PCAOB to spotlight faulty firms

Firm regulator mulls wider exposure of audit deficiencies

Audit firms that fail to correct quality control deficiencies identified by Public Company Accounting Oversight Board inspectors may soon be targeted for unwelcome publicity under a plan to shine an Internet spotlight on their defects.

Although the results of PCAOB audit firm inspections are made public, under the board's current rules a substantial portion of the inspectors' criticisms of a firm's quality control system is kept confidential. Those quality control problems, and the board's dialogue with the firm about those criticisms, are permanently kept out of public view unless the firm fails to make progress in addressing the issues to the board's satisfaction.

Only if the audit firm fails to correct its quality control problems and audits within 12 months are those criticisms made public. But even then, investors hoping to glean information about audit quality have to rummage through the PCAOB's regulatory haystack to find the material.

That task may soon become considerably easier under a plan championed by board member Steven B. Harris, who has been pushing the organization to increase its internal transparency.

"The PCAOB is working to find a better way to make known the firms that fail to remediate deficiencies in their quality control systems," he said at a recent Ernst & Young Accounting and Public Policy Symposium at the University of Michigan.

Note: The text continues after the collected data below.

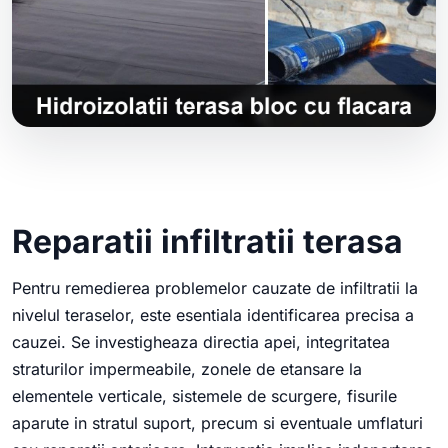
Reparatii infiltratii terasa
Pentru remedierea problemelor cauzate de infiltratii la
nivelul teraselor, este esentiala identificarea precisa a
cauzei. Se investigheaza directia apei, integritatea
straturilor impermeabile, zonele de etansare la
elementele verticale, sistemele de scurgere, fisurile
aparute in stratul suport, precum si eventuale umflaturi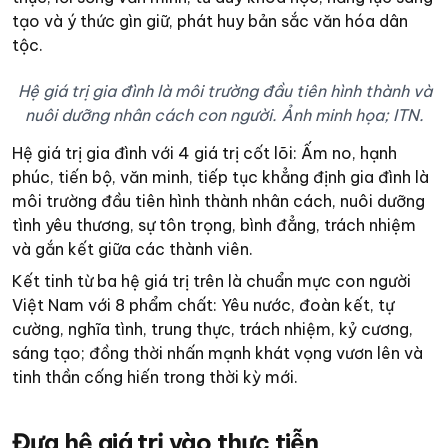
tạo và ý thức gìn giữ, phát huy bản sắc văn hóa dân
tộc.
Hệ giá trị gia đình là môi trường đầu tiên hình thành và
nuôi dưỡng nhân cách con người. Ảnh minh họa; ITN.
Hệ giá trị gia đình với 4 giá trị cốt lõi: Ấm no, hạnh
phúc, tiến bộ, văn minh, tiếp tục khẳng định gia đình là
môi trường đầu tiên hình thành nhân cách, nuôi dưỡng
tình yêu thương, sự tôn trọng, bình đẳng, trách nhiệm
và gắn kết giữa các thành viên.
Kết tinh từ ba hệ giá trị trên là chuẩn mực con người
Việt Nam với 8 phẩm chất: Yêu nước, đoàn kết, tự
cường, nghĩa tình, trung thực, trách nhiệm, kỷ cương,
sáng tạo; đồng thời nhấn mạnh khát vọng vươn lên và
tinh thần cống hiến trong thời kỳ mới.
Đưa hệ giá trị vào thực tiễn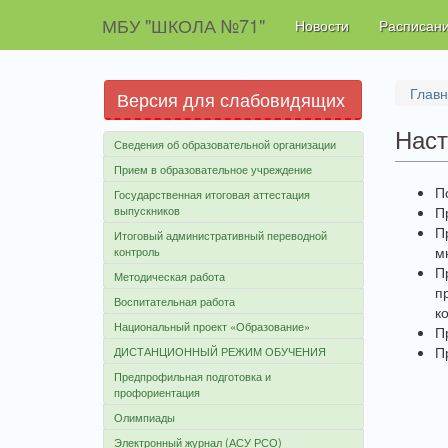
МБУ "ШКОЛА №71"
Новости
Расписани
Глав
Версия для слабовидящих
Наст
Сведения об образовательной организации
Прием в образовательное учреждение
П
Государственная итоговая аттестация
выпускников
П
П
Итоговый административный переводной
м
контроль
П
Методическая работа
п
Воспитательная работа
к
Национальный проект «Образование»
П
П
ДИСТАНЦИОННЫЙ РЕЖИМ ОБУЧЕНИЯ
Предпрофильная подготовка и
профориентация
Олимпиады
Электронный журнал (АСУ РСО)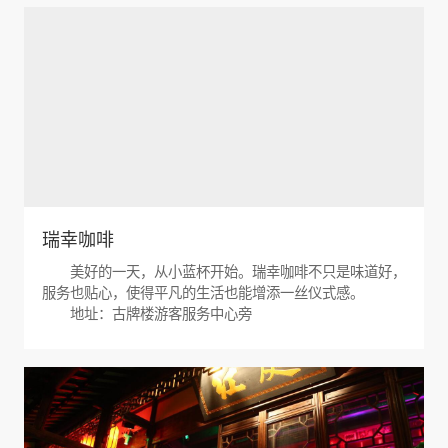
瑞幸咖啡
美好的一天，从小蓝杯开始。瑞幸咖啡不只是味道好，
服务也贴心，使得平凡的生活也能增添一丝仪式感。
地址：古牌楼游客服务中心旁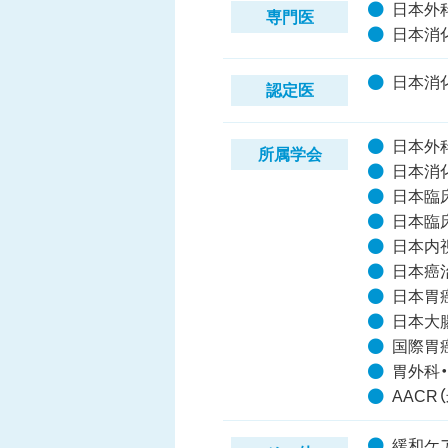
日本外
専門医
日本消
日本消
認定医
日本外
所属学会
日本消
日本臨
日本臨
日本内
日本癌
日本胃
日本大
国際胃
胃外科
AACR（
緩和ケ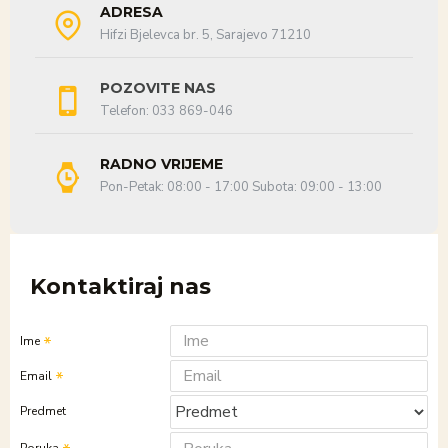
ADRESA
Hifzi Bjelevca br. 5, Sarajevo 71210
POZOVITE NAS
Telefon: 033 869-046
RADNO VRIJEME
Pon-Petak: 08:00 - 17:00 Subota: 09:00 - 13:00
Kontaktiraj nas
Ime
Email
Predmet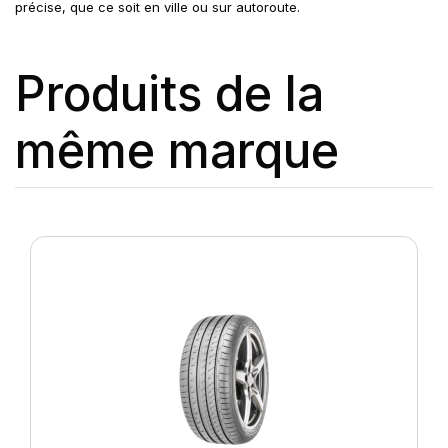
précise, que ce soit en ville ou sur autoroute.
Produits de la
même marque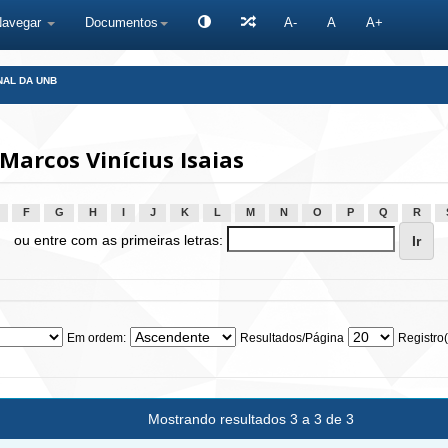
Navegar
Documentos
A-
A
A+
NAL DA UNB
arcos Vinícius Isaias
F
G
H
I
J
K
L
M
N
O
P
Q
R
ou entre com as primeiras letras:
Em ordem:
Resultados/Página
Registro(
Mostrando resultados 3 a 3 de 3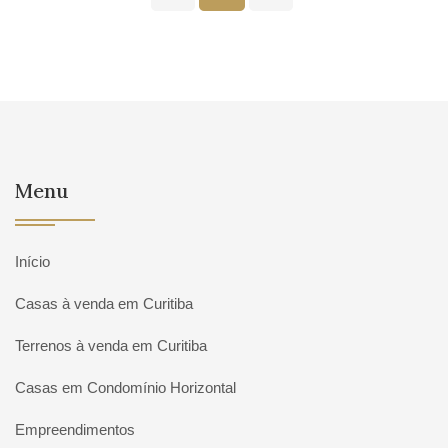
Menu
Início
Casas à venda em Curitiba
Terrenos à venda em Curitiba
Casas em Condomínio Horizontal
Empreendimentos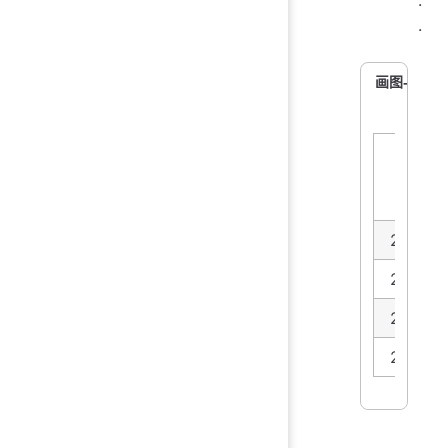
.
画图-产品1
日期
2022/1
2022/1
2022/1
2022/1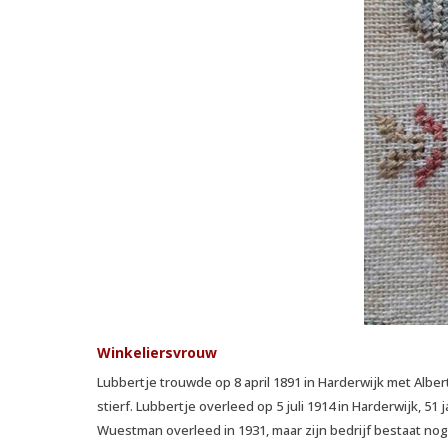
Winkeliersvrouw
Lubbertje trouwde op 8 april 1891 in Harderwijk met Albe
stierf. Lubbertje overleed op 5 juli 1914 in Harderwijk, 5
Wuestman overleed in 1931, maar zijn bedrijf bestaat nog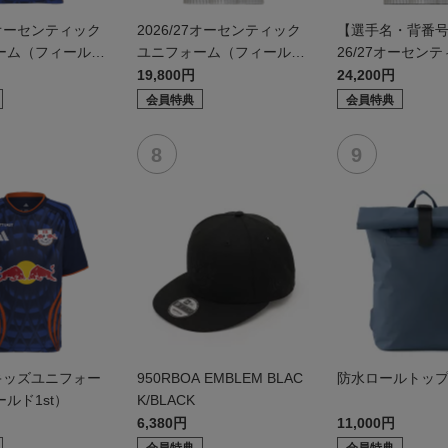
27オーセンティック
2026/27オーセンティック
【選手名・背番号
ーム（フィールド
ユニフォーム（フィールド
26/27オーセン
2nd）
ニフォーム（フィ
19,800円
24,200円
d）
会員特典
会員特典
27キッズユニフォー
950RBOA EMBLEM BLAC
防水ロールトッ
ルド1st）
K/BLACK
6,380円
11,000円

Specifically, Harris said that the board is considering plans "to more prominently display such firms on the official record on our Web site" - a change that he said is likely to take effect shortly.

More sunshine for auditors with failing quality control grades is only one part of a broader PCAOB push for greater transparency.

Another element involves new rules that alert investors to audit firms that have so far managed to avoid inspections by PCAOB.

Under Sarbanes-Oxley rules, firms registered with the board to audit public companies are required to submit to PCAOB inspections at least once every three years, and the largest accounting firms must be inspected annually. Despite these requirements, dozens - perhaps hundreds - of firms that audit U.S. public companies still have not been inspected by the PCAOB. "Firms may not be inspected for a variety of reasons but, regardless of the reason, investors and the general public have the right to be able to distinguish easily between those firms that have participated in our inspection regime and those that have not," Harris said.

At least 50 of those firms are international audit firms that originally had been scheduled to undergo inspections before the end of this year. But a rule change now under consideration by the PCAOB would extend that deadline until 2012. Part of that rule change includes a new provision calling for the public identification of audit firms that have not been inspected by the board.

Harris, a former Senate aide who helped craft the Sarbanes-Oxley Act that created the board, expressed strong support for such disclosures when the PCAOB debated the rule change late last year.

"Sunshine is the best disinfectant and investors deserve this type of information" in order to easily determine which audit firms "have not been subject to the board's expected oversight," he told fellow board members.